Records from a data collection
◆ ◆ ◆ ◆
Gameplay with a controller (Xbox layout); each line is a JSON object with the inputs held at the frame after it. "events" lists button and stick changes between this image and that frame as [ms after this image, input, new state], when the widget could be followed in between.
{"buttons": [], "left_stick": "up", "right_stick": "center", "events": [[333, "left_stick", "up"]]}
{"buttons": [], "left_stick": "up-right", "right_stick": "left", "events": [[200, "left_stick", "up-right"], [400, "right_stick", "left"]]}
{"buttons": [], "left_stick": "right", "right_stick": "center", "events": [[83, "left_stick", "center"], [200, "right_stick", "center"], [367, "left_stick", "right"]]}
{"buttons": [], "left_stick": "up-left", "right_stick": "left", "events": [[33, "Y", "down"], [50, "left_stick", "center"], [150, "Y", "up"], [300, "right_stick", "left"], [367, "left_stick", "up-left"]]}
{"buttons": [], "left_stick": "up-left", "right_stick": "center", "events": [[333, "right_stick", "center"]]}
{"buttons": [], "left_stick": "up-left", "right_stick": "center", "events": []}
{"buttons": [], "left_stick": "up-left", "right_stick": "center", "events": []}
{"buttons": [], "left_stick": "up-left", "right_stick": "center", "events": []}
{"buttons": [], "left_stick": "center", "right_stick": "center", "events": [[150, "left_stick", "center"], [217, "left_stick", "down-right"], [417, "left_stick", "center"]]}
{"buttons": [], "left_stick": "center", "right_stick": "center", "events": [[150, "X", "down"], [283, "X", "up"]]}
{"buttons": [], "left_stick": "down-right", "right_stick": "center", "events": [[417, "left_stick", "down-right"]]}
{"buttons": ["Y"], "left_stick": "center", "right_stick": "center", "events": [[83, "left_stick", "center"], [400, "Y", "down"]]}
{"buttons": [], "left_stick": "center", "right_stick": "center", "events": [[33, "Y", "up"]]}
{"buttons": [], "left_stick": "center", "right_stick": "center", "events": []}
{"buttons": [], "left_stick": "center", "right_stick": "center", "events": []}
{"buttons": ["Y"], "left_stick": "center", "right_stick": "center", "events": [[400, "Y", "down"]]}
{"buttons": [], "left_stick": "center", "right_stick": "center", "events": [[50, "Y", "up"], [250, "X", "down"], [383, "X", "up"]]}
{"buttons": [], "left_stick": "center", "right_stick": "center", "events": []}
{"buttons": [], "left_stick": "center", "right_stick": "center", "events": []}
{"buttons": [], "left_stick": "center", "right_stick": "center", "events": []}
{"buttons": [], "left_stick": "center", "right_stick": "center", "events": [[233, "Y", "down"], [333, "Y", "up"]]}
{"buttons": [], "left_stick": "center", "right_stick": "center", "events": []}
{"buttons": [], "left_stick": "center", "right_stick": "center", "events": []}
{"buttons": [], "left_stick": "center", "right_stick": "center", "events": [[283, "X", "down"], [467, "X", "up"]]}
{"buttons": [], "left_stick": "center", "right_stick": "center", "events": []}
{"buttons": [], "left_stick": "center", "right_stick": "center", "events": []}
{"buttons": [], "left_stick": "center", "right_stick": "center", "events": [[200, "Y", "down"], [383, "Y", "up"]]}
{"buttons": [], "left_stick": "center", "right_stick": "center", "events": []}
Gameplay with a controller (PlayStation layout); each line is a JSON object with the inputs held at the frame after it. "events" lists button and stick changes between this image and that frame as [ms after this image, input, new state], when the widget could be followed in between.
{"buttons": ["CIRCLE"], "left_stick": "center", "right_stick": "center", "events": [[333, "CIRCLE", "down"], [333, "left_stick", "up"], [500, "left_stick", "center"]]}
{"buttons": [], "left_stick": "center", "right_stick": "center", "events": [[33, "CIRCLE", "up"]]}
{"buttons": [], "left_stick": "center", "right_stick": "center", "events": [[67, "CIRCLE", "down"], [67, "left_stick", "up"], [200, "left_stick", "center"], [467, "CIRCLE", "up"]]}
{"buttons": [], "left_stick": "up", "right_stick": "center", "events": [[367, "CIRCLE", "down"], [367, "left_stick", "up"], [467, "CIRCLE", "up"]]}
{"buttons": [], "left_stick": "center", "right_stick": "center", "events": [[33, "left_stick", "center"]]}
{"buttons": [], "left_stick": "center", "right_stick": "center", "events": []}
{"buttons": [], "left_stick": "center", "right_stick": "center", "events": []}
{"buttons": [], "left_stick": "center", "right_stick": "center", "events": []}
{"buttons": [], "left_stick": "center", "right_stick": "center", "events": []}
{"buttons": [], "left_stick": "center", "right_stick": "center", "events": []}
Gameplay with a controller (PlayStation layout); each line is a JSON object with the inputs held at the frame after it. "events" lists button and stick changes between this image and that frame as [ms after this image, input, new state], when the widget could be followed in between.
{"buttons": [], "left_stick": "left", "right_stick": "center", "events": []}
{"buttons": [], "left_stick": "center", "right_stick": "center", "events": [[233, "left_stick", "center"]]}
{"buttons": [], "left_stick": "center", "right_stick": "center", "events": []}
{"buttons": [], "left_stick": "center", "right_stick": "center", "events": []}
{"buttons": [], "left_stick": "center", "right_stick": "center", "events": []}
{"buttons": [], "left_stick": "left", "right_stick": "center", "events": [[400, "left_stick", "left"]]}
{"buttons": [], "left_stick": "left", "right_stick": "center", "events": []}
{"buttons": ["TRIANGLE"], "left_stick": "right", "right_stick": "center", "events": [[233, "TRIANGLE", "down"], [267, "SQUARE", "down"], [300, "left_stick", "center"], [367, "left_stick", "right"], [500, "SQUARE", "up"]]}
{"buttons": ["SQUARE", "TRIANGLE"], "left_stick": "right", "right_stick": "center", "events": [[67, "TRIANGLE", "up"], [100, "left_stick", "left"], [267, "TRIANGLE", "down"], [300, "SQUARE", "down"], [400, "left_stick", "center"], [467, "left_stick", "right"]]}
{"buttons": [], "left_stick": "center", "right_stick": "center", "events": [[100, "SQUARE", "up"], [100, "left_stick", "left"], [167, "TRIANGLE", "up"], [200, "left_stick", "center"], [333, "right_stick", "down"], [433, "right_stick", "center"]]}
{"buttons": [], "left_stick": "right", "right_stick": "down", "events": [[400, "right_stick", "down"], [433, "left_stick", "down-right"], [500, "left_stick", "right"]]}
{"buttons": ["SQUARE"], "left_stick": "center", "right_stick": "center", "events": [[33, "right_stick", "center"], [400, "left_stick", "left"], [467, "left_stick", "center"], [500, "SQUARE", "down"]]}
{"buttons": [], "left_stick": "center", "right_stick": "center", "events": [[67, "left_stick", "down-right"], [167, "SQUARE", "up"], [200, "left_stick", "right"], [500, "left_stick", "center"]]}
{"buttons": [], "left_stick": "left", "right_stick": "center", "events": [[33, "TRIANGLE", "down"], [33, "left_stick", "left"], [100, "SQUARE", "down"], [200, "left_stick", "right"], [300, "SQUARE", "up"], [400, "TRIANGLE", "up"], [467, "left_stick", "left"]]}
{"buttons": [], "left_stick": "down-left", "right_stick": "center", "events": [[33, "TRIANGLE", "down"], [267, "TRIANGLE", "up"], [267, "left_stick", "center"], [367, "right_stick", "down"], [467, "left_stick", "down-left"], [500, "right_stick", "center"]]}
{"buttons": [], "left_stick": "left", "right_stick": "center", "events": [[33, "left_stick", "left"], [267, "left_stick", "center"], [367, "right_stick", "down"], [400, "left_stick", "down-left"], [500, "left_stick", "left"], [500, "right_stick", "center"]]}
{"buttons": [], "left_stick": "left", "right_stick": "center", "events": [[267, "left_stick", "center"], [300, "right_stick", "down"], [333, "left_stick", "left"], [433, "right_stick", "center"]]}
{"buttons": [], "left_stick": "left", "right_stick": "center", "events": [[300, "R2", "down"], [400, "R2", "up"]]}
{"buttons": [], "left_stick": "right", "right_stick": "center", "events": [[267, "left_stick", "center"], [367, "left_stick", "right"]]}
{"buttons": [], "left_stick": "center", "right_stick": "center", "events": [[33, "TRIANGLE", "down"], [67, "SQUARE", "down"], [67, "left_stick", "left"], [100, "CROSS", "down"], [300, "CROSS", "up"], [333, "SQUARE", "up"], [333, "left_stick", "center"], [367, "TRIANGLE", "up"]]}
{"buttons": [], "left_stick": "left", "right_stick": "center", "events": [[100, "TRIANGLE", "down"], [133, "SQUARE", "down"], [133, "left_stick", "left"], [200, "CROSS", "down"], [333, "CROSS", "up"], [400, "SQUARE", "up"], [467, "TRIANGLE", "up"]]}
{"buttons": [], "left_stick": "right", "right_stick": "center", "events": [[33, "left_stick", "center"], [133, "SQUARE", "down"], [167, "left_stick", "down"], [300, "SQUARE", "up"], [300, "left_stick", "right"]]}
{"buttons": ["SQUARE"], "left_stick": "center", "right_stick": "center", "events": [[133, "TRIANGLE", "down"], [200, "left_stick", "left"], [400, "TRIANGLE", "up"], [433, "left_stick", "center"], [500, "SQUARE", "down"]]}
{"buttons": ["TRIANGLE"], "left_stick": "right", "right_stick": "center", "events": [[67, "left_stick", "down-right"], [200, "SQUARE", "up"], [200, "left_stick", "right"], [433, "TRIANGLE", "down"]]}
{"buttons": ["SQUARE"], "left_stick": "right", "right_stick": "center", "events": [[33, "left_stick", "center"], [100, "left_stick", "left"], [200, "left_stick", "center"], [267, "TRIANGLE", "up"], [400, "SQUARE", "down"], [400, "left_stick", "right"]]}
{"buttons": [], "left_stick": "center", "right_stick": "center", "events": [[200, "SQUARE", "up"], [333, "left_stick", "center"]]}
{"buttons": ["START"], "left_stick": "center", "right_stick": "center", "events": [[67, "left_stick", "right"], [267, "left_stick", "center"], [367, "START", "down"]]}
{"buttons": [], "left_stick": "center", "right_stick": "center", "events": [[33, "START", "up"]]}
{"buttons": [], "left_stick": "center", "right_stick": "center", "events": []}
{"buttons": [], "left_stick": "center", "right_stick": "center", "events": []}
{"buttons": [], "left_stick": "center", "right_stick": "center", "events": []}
◆ ◆ ◆ ◆
What you need to do ::
Look through the entries above and list every line containing "CROSS".

Reply ::
{"buttons": [], "left_stick": "center", "right_stick": "center", "events": [[33, "TRIANGLE", "down"], [67, "SQUARE", "down"], [67, "left_stick", "left"], [100, "CROSS", "down"], [300, "CROSS", "up"], [333, "SQUARE", "up"], [333, "left_stick", "center"], [367, "TRIANGLE", "up"]]}
{"buttons": [], "left_stick": "left", "right_stick": "center", "events": [[100, "TRIANGLE", "down"], [133, "SQUARE", "down"], [133, "left_stick", "left"], [200, "CROSS", "down"], [333, "CROSS", "up"], [400, "SQUARE", "up"], [467, "TRIANGLE", "up"]]}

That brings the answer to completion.